Lately I have felt a finality in the sunset. Like each one could be the last. I’m not sure what’s causing this feeling, this intense desire to lasso the sun and pull it back up into the sky, to reset the day for just a few more hours. But every evening it’s the same. Outside the golden hour produces the most serene calm and gratitude I could possibly muster; inside a panicked and futile pleading with the cosmos to just slow time this once, because I’m not done yet. Because I haven’t finished lingering in the orange and gold glittered light.
I meant to get this post up on Friday, as has been customary for these types of posts lately, but didn’t quite get to it in time. By midday we were headed north. We’re not big Halloween people, and I’ll do almost anything to get out of trick-or-treating so a couple months ago I booked us a room at Great Wolf Lodge for the weekend. We wanted to get in early and spend a few hours in the waterpark before it closed for the night so we headed out a little before noon, and though I took it with me I didn’t open my macbook again until Sunday night when the hotel room was strewn with towels and flip flops, and the beds covered with chlorinated kids passed out cold. It was a terrific weekend. One that reminded us that even rapidly growing girls are kids at heart, and that while Mom and Dad are, too, our legs are not and those big slides are at the top of a lot of stairs. (I’ll update you when we’re walking, rather than hobbling along, again. But for now, suffice to say: the limp was worth it.)
Early to mid-October is considered peak fall-color time in and around Traverse City, but we really got lucky this year and the colors were still breathtaking. Tons of orange and red maples, and vineyards striped with chartreuse vines still in the process of settling in for winter. Late Saturday morning we took a few hours and drove up Old Mission Peninsula for lunch at the Jolly Pumpkin.

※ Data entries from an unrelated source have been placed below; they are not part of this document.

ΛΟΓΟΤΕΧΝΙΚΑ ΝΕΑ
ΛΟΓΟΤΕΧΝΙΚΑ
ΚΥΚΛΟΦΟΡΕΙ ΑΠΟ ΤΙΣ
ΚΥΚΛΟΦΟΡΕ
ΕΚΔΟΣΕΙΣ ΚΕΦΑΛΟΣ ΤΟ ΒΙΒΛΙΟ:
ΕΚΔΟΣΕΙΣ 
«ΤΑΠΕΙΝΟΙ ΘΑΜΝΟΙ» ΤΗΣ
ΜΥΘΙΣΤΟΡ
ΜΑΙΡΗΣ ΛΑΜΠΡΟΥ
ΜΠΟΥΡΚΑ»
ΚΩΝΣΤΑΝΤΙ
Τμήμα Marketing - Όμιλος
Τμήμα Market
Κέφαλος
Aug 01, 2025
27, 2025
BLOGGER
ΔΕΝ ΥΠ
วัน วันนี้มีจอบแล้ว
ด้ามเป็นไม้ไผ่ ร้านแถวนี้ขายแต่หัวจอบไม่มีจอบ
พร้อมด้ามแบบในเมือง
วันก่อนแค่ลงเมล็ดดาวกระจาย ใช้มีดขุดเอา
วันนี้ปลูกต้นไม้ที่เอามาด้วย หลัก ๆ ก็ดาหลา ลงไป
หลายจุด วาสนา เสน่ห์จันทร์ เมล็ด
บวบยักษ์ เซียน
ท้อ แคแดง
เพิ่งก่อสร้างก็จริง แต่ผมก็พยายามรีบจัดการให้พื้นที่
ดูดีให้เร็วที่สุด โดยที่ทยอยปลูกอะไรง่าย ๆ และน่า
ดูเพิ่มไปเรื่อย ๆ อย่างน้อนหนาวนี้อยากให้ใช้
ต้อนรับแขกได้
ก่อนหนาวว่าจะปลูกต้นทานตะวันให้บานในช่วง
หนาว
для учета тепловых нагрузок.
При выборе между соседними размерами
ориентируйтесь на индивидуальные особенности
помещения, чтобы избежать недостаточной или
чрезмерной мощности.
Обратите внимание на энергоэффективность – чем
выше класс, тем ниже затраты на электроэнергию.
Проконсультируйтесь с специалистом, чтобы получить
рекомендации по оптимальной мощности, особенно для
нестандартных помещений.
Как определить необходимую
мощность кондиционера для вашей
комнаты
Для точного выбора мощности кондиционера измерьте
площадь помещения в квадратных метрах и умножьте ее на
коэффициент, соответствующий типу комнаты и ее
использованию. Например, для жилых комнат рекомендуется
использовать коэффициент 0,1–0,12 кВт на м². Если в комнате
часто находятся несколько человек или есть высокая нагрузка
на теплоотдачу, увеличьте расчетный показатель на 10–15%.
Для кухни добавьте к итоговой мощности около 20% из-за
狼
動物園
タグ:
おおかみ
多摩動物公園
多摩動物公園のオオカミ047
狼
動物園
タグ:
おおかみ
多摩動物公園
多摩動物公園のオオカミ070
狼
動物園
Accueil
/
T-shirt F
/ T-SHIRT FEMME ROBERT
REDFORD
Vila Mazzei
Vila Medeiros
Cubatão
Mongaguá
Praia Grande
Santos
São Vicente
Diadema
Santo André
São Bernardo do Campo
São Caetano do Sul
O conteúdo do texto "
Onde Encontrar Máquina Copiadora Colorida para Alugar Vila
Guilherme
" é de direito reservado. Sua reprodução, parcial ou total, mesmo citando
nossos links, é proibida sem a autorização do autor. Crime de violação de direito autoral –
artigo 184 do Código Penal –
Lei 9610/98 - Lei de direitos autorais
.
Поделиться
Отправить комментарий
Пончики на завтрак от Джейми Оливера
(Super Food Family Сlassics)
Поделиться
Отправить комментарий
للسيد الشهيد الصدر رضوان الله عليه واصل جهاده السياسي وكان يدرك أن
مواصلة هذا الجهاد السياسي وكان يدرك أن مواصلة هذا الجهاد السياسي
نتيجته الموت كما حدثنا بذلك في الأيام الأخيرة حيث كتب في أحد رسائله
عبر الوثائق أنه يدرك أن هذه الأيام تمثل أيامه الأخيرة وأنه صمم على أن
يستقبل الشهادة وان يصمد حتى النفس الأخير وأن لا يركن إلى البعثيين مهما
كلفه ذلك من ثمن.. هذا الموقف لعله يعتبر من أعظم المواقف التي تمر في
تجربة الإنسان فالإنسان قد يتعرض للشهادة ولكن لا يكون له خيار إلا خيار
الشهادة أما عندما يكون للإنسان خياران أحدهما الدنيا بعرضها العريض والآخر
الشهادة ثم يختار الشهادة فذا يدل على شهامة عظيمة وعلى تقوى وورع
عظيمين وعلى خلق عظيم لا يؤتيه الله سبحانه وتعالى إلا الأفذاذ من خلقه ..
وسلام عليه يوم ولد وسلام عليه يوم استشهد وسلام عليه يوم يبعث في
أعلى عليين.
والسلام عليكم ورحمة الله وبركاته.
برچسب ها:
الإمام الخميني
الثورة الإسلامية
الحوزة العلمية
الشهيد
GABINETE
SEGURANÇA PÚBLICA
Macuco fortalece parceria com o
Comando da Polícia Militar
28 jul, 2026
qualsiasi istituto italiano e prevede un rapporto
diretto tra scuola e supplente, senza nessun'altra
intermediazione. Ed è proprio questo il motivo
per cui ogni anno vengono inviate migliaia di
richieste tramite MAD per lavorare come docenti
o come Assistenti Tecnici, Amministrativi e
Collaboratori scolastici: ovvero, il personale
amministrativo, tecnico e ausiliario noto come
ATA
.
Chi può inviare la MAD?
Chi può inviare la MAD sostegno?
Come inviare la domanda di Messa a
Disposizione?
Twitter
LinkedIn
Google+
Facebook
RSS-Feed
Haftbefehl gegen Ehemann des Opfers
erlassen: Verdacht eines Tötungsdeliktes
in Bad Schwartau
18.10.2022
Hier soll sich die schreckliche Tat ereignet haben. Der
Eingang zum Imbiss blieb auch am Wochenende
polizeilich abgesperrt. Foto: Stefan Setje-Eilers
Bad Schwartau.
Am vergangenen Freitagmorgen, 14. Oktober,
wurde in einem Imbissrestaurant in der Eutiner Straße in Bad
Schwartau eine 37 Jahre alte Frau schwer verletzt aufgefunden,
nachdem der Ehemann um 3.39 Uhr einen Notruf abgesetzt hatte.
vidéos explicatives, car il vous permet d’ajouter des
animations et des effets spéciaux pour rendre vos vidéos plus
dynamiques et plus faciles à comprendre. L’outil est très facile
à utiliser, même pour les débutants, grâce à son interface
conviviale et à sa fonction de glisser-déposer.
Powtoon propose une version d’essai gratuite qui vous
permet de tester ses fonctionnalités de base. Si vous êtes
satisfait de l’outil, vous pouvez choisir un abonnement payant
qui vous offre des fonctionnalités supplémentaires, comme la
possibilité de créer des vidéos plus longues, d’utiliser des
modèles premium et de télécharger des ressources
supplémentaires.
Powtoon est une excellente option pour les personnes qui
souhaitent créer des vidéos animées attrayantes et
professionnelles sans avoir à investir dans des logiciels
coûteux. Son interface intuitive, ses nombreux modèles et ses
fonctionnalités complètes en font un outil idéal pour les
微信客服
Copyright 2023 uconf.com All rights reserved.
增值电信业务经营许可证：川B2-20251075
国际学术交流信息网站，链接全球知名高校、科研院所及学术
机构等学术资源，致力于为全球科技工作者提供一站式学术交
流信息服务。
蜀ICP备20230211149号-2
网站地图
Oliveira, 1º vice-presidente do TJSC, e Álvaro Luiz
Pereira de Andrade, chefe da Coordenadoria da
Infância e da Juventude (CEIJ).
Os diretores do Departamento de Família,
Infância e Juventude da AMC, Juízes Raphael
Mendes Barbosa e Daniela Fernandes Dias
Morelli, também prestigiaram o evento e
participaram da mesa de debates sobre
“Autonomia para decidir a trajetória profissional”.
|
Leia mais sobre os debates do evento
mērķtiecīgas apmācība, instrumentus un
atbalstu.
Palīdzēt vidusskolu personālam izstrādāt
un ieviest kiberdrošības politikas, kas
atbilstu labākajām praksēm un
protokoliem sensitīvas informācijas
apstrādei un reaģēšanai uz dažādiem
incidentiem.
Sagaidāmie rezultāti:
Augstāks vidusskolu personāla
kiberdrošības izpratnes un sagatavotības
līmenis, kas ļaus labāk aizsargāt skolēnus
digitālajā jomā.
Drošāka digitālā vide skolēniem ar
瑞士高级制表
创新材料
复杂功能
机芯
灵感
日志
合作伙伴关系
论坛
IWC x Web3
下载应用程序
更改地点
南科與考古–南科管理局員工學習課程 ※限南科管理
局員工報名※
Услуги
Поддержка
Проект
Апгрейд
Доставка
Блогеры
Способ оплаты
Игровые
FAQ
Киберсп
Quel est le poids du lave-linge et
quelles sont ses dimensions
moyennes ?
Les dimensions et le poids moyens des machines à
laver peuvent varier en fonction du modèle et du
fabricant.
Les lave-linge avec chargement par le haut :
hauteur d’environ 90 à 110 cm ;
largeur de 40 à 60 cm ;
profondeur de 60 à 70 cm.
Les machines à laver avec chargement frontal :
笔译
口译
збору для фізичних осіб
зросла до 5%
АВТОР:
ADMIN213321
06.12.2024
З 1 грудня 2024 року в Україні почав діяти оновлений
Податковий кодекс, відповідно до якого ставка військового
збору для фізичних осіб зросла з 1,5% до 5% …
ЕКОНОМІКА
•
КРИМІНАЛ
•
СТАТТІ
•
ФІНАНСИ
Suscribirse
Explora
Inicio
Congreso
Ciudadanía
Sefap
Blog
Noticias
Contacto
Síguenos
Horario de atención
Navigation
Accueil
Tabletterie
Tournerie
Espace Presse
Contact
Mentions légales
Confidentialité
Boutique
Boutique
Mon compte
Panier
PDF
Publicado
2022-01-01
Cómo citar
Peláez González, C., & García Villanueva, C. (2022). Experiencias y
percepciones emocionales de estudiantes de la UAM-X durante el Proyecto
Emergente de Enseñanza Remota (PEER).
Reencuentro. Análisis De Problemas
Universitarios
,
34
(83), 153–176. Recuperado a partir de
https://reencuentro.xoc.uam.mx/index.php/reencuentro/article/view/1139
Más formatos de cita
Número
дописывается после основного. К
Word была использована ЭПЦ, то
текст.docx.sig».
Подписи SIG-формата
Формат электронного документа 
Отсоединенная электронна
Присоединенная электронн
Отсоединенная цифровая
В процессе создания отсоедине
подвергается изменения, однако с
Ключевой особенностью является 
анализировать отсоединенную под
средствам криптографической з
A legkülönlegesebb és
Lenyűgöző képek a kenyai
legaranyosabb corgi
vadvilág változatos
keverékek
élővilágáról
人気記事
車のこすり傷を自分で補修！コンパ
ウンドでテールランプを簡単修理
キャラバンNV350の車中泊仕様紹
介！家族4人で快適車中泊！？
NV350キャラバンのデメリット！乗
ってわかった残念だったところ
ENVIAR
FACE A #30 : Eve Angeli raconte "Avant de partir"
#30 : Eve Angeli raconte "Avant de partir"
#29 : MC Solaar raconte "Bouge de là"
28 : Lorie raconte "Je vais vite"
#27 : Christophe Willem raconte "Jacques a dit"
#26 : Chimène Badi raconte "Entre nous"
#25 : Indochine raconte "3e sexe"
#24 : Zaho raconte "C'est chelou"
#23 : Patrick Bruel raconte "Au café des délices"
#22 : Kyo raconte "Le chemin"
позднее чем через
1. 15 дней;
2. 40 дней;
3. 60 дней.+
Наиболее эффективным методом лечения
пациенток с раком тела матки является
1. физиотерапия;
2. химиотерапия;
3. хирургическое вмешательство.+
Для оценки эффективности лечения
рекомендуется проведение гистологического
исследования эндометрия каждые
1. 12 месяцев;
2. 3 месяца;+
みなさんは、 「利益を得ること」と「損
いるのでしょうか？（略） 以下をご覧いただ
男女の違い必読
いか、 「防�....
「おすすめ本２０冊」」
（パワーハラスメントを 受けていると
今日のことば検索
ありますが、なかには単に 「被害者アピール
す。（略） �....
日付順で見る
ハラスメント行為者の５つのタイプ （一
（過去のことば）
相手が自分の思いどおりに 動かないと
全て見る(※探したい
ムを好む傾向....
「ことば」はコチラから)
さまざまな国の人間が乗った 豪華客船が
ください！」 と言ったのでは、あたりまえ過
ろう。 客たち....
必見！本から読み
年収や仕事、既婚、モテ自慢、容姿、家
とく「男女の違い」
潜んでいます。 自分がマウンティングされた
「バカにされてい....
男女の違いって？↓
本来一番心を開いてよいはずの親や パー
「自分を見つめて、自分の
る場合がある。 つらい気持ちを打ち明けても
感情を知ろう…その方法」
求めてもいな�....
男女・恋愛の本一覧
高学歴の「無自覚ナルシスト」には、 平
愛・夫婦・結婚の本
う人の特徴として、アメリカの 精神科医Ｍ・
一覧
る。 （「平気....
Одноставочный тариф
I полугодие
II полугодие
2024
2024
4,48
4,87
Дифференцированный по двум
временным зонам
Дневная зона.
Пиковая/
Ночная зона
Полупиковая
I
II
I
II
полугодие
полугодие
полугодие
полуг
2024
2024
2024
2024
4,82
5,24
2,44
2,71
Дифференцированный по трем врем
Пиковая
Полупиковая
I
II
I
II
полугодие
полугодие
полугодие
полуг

This is a photo of a Romanian Shepherd taken sometime between 1892 and 1907 on Ellis Island. And would you just look at that coat! If I’m not mistaken that’s a tanned sheep pelt turned inside out and sewn to fit. The detail stitching and the buttons and the patches on the arm… the whole thing is just incredible. And leaves me with so many questions: Did they wash the lanolin out somehow, or was it left in there? Were these coats exclusive to shepherds or did they make and sell them to other folks, too? How many sheep did it take to make one coat like that? And most importantly, where can I get one like it?
The photo is from a series by an amateur photographer who worked on the island processing immigrants in the late 19th and early 20th centuries. Ellis Island itself is such an important part of our nation’s history with regards to how we handle immigration. It set a tone that we are living and struggling with to this day, where rich people were often shuffled through without a second thought, but poorer people were held up and detained for days. This shepherd was, like most if not all of the others pictured, probably a poor man. The photo was probably taken at some point while he was being detained, waiting for family or friends or some way to get money to get himself off the island. I only wish more of his story were known. Was he eventually released? To whom? Under what conditions? Where did he end up?